Jay will be starting Kindergarten in August 2018. I wish I could say I was excited like I was for my other two children but to tell you the truth I'm terrified. Jay does not walk yet nor does he crawl. He butt scoots and army crawls. He is pulling himself to the standing position and will walk for short distances if you hold one of his hands. He has been in his special education preschool class the past three years and I love his teacher and aides. I know he is well taken care of and safe. The bus picks him up and 8:00AM and he returns home at 11:30AM. He then receives 1:1 teaching therapy with his habilitation provider from 11:30 to 2:30. This has been our routine for 3 years. He has made such good progress. Jay is so delayed even for Down syndrome because he spent the first three years of his life in the hospital on his back. Every time he would make some progress he was going in for another surgery which would set him back. So Jay is still trying to learn basic living skills yet alone his ABC's. He has a small vocabulary and will repeat some words and sign but he is nowhere near a typical 5 year old. I would say Jay functions at the capacity of a 12 month old.

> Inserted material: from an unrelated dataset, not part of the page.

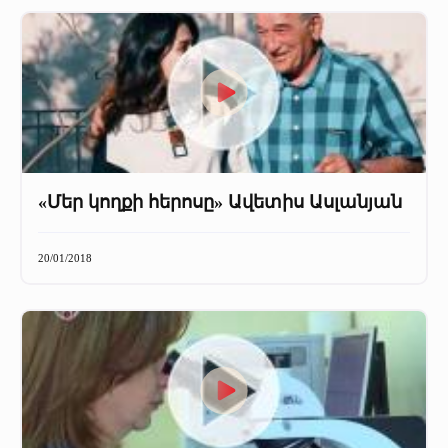
«Մեր կողքի հերոսը» Ավետիս Ասլանյան
20/01/2018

The school district in Arizona is moving towards integration with typical kids and moving away from self contained classes for special education. His preschool just became integrated this year with six typical kids and 6 special needs kids. Jay has made great progress and I do see the benefit of him being around typical kids. I just think kindergarten is a whole other beast. I fear Jay will spend most of his day sitting in his wheelchair at the back of the classroom not understanding any of the curriculum. He still needs to work on holding a pencil, scissors, crayons. I fear learning the alphabet, sounds, numbers, writing his name is going to be over his head. How would a 12 month old really do in a kindergarten class? Will it really benefit him to be in this setting?

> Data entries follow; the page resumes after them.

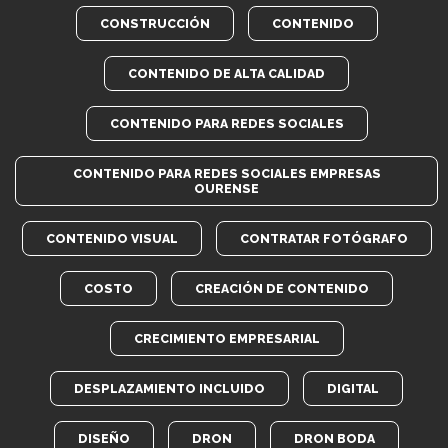
CONSTRUCCIÓN
CONTENIDO
CONTENIDO DE ALTA CALIDAD
CONTENIDO PARA REDES SOCIALES
CONTENIDO PARA REDES SOCIALES EMPRESAS
OURENSE
CONTENIDO VISUAL
CONTRATAR FOTÓGRAFO
COSTO
CREACIÓN DE CONTENIDO
CRECIMIENTO EMPRESARIAL
DESPLAZAMIENTO INCLUIDO
DIGITAL
DISEÑO
DRON
DRON BODA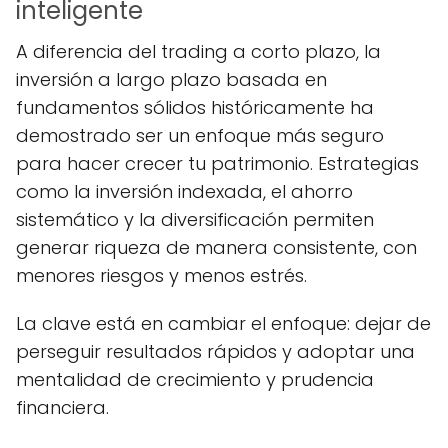
inteligente
A diferencia del trading a corto plazo, la
inversión a largo plazo basada en
fundamentos sólidos históricamente ha
demostrado ser un enfoque más seguro
para hacer crecer tu patrimonio. Estrategias
como la inversión indexada, el ahorro
sistemático y la diversificación permiten
generar riqueza de manera consistente, con
menores riesgos y menos estrés.
La clave está en cambiar el enfoque: dejar de
perseguir resultados rápidos y adoptar una
mentalidad de crecimiento y prudencia
financiera.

Today I met with the school psychologist and his preschool teacher and signed the permission slip for them to do a psychological evaluation on Jay. We will meet back on January 24th to discuss the results and find out their recommendation on a school for Jay to attend for kindergarten. I need to fill out 14 pages of questions so my input will be part of their testing and decision. I feel much sleep will be lost over this kindergarten decision and transition. I just don't know if he will benefit as much from kindergarten as he does from preschool and 1:1 habilitation. Maybe I'm just not giving him the credit he deserves or treating him like I do my other children. I just fear he will be left behind and regress in a typical classroom. I guess we will see what the testing and results say and go from there. I just wish I could be excited about this new adventure but instead I'm terrified.